Given an $n \times d$ matrix $A$, its Schatten-$p$ norm, $p \geq 1$, is defined as $\|A\|_p = \left (\sum_{i=1}^{\textrm{rank}(A)}σ_i(A)^p \right )^{1/p}$, where $σ_i(A)$ is the $i$-th largest singular value of $A$. These norms have been studied in functional analysis in the context of non-commutative $\ell_p$-spaces, and recently in data stream and linear sketching models of computation. Basic questions on the relations between these norms, such as their embeddability, are still open. Specifically, given a set of matrices $A^1, \ldots, A^{\operatorname{poly}(nd)} \in \mathbb{R}^{n \times d}$, suppose we want to construct a linear map $L$ such that $L(A^i) \in \mathbb{R}^{n' \times d'}$ for each $i$, where $n' \leq n$ and $d' \leq d$, and further, $\|A^i\|_p \leq \|L(A^i)\|_q \leq D_{p,q} \|A^i\|_p$ for a given approximation factor $D_{p,q}$ and real number $q \geq 1$. Then how large do $n'$ and $d'$ need to be as a function of $D_{p,q}$? We nearly resolve this question for every $p, q \geq 1$, for the case where $L(A^i)$ can be expressed as $R \cdot A^i \cdot S$, where $R$ and $S$ are arbitrary matrices that are allowed to depend on $A^1, \ldots, A^t$, that is, $L(A^i)$ can be implemented by left and right matrix multiplication.

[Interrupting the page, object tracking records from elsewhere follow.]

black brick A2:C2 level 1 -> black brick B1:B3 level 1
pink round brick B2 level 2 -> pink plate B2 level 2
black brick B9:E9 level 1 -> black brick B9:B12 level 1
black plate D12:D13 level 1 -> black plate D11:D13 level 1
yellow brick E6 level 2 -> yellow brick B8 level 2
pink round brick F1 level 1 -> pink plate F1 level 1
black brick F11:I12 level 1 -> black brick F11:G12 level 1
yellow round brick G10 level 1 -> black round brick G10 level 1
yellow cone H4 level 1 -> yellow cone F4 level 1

Namely, for every $p, q \geq 1$, we provide nearly matching upper and lower bounds on the size of $n'$ and $d'$ as a function of $D_{p,q}$. Importantly, our upper bounds are {\it oblivious}, meaning that $R$ and $S$ do not depend on the $A^i$, while our lower bounds hold even if $R$ and $S$ depend on the $A^i$. As an application of our upper bounds, we answer a recent open question of Blasiok et al. about space-approximation trade-offs for the Schatten $1$-norm, showing in a data stream it is possible to estimate the Schatten-$1$ norm up to a factor of $D \geq 1$ using $\tilde{O}(\min(n,d)^2/D^4)$ space.